In your copy of the entries, please include no pictures and return every word exactly.
Data in this exercise START
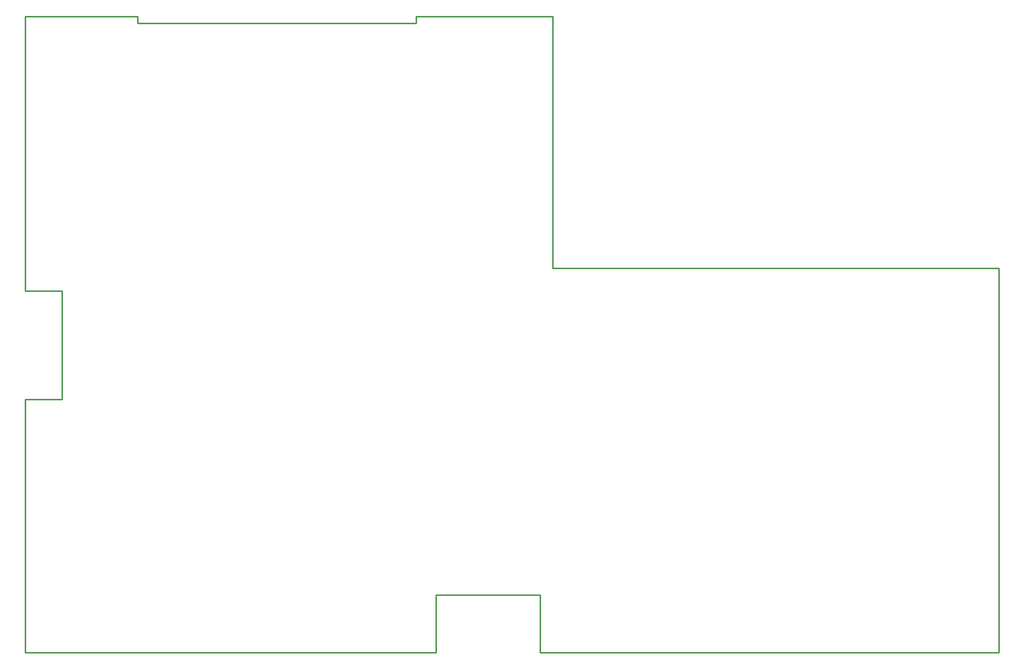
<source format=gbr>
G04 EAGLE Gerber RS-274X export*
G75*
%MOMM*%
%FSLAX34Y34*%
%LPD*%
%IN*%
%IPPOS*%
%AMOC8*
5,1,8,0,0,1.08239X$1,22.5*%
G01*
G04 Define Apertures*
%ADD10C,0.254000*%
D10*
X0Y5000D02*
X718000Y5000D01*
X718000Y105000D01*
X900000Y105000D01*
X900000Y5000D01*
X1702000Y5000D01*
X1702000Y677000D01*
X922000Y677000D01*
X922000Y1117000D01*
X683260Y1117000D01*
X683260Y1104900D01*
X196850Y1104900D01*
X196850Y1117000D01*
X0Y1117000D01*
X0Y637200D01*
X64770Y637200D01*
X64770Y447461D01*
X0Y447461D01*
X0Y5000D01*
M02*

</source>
Data in this exercise END
Exercise result:
<source format=gbr>
G04 EAGLE Gerber RS-274X export*
G75*
%MOMM*%
%FSLAX34Y34*%
%LPD*%
%IN*%
%IPPOS*%
%AMOC8*
5,1,8,0,0,1.08239X$1,22.5*%
G01*
G04 Define Apertures*
%ADD10C,0.254000*%
D10*
X0Y5000D02*
X718000Y5000D01*
X718000Y105000D01*
X900000Y105000D01*
X900000Y5000D01*
X1702000Y5000D01*
X1702000Y677000D01*
X922000Y677000D01*
X922000Y1117000D01*
X683260Y1117000D01*
X683260Y1104900D01*
X196850Y1104900D01*
X196850Y1117000D01*
X0Y1117000D01*
X0Y637200D01*
X64770Y637200D01*
X64770Y447461D01*
X0Y447461D01*
X0Y5000D01*
M02*

</source>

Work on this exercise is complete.